━━ READING TEXT

TOP ABSTRACT INTRODUCTION MATERIALS AND METHODS RESULTS DISCUSSION REFERENCES

 
Cells of the uterine endometrium and conceptus undergo a series of well-coordinated transformations during mammalian embryo implantation. Before invading the endometrial stroma, mouse primary trophoblast cells differentiate to an adhesive stage, which is characterized by increased fibronectin-binding activity (FBA), expression of ₅ß₁ integrin on the apical surface, and initiation of trophoblast outgrowth on fibronectin [1, 2]. This phenotypic transformation of the trophoblast cells is influenced by the maternal environment, which provides biologically active factors that regulate embryonic differentiation and uterine receptivity for implantation [3].

━━━━
━━ STORED DATA

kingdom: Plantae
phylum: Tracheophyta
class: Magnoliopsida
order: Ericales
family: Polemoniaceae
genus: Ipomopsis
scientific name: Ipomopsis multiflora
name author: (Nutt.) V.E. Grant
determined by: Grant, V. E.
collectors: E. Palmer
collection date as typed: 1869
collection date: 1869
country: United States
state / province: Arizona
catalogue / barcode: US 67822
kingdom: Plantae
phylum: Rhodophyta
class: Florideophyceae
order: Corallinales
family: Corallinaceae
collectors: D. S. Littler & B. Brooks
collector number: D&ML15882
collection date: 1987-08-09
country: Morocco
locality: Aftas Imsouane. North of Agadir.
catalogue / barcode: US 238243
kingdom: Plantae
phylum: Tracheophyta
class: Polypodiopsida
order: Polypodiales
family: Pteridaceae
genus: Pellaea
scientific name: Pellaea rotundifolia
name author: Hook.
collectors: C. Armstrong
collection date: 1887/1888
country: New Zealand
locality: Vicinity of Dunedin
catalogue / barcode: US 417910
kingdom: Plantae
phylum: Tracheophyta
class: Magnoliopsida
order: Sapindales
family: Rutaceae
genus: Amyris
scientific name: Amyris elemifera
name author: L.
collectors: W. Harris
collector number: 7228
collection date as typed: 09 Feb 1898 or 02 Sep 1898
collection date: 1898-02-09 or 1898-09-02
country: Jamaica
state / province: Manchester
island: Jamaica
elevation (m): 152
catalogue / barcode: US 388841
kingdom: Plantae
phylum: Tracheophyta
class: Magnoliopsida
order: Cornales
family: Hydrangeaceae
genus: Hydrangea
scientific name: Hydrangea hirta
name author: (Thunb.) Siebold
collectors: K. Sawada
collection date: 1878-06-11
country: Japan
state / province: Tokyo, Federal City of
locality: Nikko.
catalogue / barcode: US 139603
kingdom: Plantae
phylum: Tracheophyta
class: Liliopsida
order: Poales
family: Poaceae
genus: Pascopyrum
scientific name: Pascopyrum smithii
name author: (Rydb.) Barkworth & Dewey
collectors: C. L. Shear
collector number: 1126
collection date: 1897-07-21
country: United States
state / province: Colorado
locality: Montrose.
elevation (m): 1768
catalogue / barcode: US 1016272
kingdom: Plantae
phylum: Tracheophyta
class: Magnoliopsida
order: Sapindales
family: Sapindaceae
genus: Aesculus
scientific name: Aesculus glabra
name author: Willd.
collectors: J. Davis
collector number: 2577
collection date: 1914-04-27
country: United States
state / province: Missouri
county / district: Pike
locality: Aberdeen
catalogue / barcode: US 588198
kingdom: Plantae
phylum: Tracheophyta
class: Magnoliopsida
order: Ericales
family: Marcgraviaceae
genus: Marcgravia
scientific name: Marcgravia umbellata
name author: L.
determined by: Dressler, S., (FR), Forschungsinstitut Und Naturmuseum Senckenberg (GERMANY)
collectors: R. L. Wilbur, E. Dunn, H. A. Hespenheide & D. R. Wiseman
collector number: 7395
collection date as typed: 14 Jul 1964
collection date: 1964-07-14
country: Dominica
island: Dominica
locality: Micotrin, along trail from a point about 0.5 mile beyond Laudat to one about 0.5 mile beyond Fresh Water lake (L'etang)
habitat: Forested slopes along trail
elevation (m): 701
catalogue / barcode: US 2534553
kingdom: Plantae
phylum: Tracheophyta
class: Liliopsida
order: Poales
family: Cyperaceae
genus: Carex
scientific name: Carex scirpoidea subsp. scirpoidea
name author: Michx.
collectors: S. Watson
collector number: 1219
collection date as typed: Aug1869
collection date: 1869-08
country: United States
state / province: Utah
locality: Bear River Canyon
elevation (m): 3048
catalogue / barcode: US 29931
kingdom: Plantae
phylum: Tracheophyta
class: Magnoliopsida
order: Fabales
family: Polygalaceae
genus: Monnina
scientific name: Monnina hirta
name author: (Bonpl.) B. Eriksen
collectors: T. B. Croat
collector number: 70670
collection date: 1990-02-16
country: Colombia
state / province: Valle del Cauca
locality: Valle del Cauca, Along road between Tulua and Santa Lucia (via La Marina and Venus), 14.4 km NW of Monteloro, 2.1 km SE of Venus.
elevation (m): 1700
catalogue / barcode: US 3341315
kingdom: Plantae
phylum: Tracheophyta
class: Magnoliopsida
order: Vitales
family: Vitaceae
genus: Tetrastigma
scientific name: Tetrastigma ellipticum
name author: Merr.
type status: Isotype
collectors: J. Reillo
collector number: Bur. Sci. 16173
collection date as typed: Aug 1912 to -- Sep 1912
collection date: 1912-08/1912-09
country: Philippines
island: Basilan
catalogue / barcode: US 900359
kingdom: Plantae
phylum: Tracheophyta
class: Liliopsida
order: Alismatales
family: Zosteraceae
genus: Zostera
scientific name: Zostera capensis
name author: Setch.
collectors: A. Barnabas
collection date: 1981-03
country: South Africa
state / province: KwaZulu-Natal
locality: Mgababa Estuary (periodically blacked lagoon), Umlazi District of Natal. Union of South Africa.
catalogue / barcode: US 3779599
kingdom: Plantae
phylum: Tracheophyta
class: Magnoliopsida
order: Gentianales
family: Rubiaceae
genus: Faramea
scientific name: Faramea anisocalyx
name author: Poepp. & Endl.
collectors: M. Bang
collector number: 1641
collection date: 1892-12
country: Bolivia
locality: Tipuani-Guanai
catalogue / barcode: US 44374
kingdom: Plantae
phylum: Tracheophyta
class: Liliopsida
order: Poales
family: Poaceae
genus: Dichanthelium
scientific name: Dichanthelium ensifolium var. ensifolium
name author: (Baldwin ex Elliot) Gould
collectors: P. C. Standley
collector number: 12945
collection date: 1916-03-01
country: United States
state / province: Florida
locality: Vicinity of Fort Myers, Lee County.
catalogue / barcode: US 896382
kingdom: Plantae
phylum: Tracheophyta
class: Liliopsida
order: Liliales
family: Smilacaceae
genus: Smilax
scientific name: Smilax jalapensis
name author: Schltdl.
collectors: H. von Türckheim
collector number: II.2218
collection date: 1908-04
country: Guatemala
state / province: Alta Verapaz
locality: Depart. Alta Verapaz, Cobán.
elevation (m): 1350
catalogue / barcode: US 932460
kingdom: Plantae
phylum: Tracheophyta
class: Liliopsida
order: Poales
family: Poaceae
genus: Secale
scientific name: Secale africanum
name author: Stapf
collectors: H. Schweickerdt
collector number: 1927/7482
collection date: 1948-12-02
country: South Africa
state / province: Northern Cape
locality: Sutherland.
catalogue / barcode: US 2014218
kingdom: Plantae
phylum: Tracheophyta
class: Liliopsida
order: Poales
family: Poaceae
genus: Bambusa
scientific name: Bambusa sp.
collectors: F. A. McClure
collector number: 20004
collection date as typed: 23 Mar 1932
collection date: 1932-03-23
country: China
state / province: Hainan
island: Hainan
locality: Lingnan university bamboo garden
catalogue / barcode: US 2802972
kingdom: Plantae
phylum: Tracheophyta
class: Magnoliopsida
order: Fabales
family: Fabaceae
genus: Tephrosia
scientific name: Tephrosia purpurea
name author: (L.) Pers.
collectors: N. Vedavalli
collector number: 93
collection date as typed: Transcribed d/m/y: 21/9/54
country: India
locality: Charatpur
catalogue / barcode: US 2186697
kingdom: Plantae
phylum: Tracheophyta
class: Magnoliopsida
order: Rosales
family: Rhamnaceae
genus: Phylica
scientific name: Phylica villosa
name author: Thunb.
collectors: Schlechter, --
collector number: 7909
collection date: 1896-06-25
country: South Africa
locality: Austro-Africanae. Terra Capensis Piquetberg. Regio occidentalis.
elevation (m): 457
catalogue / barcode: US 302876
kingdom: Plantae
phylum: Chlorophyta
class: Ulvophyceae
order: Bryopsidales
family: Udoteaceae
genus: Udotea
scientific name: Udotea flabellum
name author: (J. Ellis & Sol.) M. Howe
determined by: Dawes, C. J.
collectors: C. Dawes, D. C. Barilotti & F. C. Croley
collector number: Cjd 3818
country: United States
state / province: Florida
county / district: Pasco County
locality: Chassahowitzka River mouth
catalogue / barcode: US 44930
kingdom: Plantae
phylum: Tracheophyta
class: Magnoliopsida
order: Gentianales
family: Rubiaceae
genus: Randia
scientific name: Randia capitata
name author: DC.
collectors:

━━━━

PARTS OF THE EXERCISE →
[a] Answer these questions about the passage on embryo implantation:
(i) What stage do mouse primary trophoblast cells differentiate to before invading the endometrial stroma?
(ii) What does the abbreviation FBA stand for?
(iii) What influences the phenotypic transformation of the trophoblast cells?
[b] According to the passage on embryo implantation, why does the maternal environment influence the phenotypic transformation of the trophoblast cells? Answer in one to three sentences.
[c] Return the passage on embryo implantation word for word from "Cells of the" to "for implantation [3].".

COMPLETED EXERCISE →
[a]
(i) An adhesive stage.
(ii) Fibronectin-binding activity.
(iii) The maternal environment.

[b] The maternal environment supplies biologically active factors. These factors regulate embryonic differentiation and uterine receptivity for implantation.

[c]
Cells of the uterine endometrium and conceptus undergo a series of well-coordinated transformations during mammalian embryo implantation. Before invading the endometrial stroma, mouse primary trophoblast cells differentiate to an adhesive stage, which is characterized by increased fibronectin-binding activity (FBA), expression of ₅ß₁ integrin on the apical surface, and initiation of trophoblast outgrowth on fibronectin [1, 2]. This phenotypic transformation of the trophoblast cells is influenced by the maternal environment, which provides biologically active factors that regulate embryonic differentiation and uterine receptivity for implantation [3].